Asked by David Santos
on 12 Aug 2019

I'm trying to calculate a percentile of a lot of files (25000 or even more) containing 4x1 cell, representing 4 maps or 1483x2824 matrixes.

I'm using tall arrays following indications of Percentiles of Tall Matrix Along Different Dimensions:

tic

%start local pool for mutithreading

c=parcluster('local');

c.NumWorkers=20;

parpool(c, c.NumWorkers);

folder='/home/temporal2/dsantos/mat/*.mat'; %more than 25000 files

A=ones(1483,2824,2);%aux matrix for stablish prdtile data type

y=tall(A);

%database of files cointaining 4x1cell of 1483*2824 maps

ds=fileDatastore(folder,'ReadFcn',@loadPrc,'FileExtensions','.mat','UniformRead', true)

t=tall(ds);

%fill the aux tall array with each map in the correct format

for i=1:25000

y(:,:,i)=t(1+(i-1)*1483:1483*i,:);

end

%calculate the percentile

p90_1=prctile(y,90,3)

P90_1=gather(p90_1);

save('/home/temporal2/dsantos/p90_1.mat','P90_1','-v7.3');

toc

But it seems that tall arrays won't work for this because I get the error:

Warning: Error encountered during preview of tall array 'p90_1'. At

tempting to

gather 'p90_1' will probably result in an error. The error encountered was:

Requested 500025x500025 (1862.8GB) array exceeds maximum array size preference.

Creation of arrays greater than this limit may take a long time and cause

MATLAB to become unresponsive. See <a href="matlab: helpview([docroot

'/matlab/helptargets.map'], 'matlab_env_workspace_prefs')">array size limit</a>

or preference panel for more information.

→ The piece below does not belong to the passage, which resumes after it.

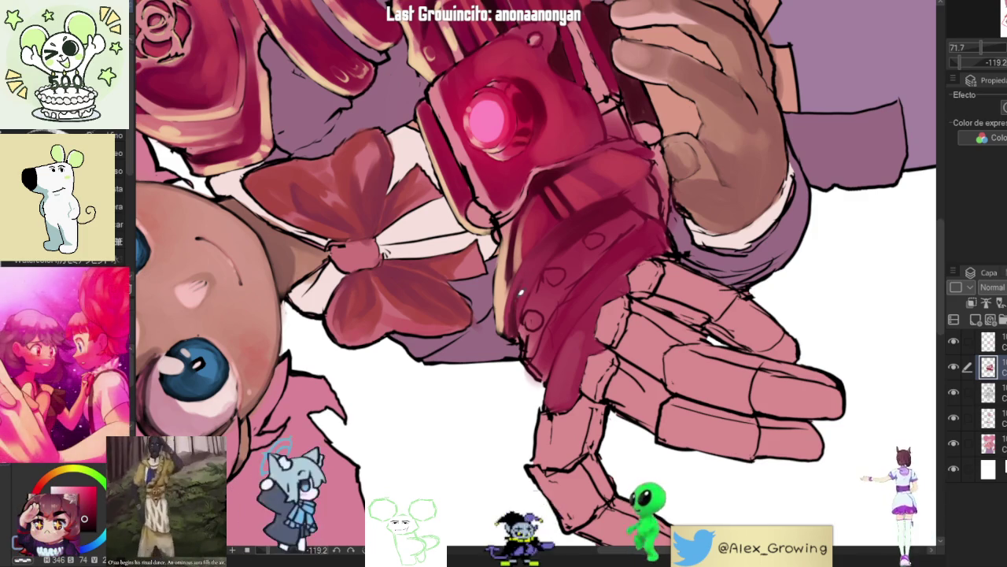
left_click_drag(636, 215, 520, 311)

> In tall/display (line 21)

p90_1 =

MxNx... tall array

? ? ? ...

? ? ? ...

? ? ? ...

: : :

: : :

>> Error using digraph/distances (line 72)

Internal problem while evaluating tall expression. The problem was:

Requested 500028x500028 (1862.9GB) array exceeds maximum array size preference.

Creation of arrays greater than this limit may take a long time and cause

MATLAB to become unresponsive. See <a href="matlab: helpview([docroot

'/matlab/helptargets.map'], 'matlab_env_workspace_prefs')">array size limit</a>

or preference panel for more information.

Error in

matlab.bigdata.internal.lazyeval.LazyPartitionedArray>iGenerateMetadata (line

756)

allDistances = distances(cg.Graph);

Error in

matlab.bigdata.internal.lazyeval.LazyPartitionedArray>iGenerateMetadataFillingPart

itionedArrays

(line 739)

[metadatas, partitionedArrays] = iGenerateMetadata(inputArrays,

executorToConsider);

Error in ...

Error in tall/gather (line 50)

[varargout{:}] = iGather(varargin{:});

Caused by:

Error using matlab.internal.graph.MLDigraph/bfsAllShortestPaths

Requested 500028x500028 (1862.9GB) array exceeds maximum array size

preference. Creation of arrays greater than this limit may take a long time

and cause MATLAB to become unresponsive. See <a href="matlab:

helpview([docroot '/matlab/helptargets.map'],

'matlab_env_workspace_prefs')">array size limit</a> or preference panel for

more information.

Any clue on how to solve this problem?

All the best

Answer by Edric Ellis
on 13 Aug 2019

That particular error is an internal error basically because your tall array expression is simply too large - contains too many expressions. tall arrays operate by building up a symbolic representation of all the expressions you've evaluated, and then running them all together when you call gather. Because you've got a for loop over 25000 elements, this symbolic representation is large - too large to be evaluated. tall arrays are basically not designed to be looped over in this way. Instead, you need to express your program in terms of a smaller number of vectorised operations.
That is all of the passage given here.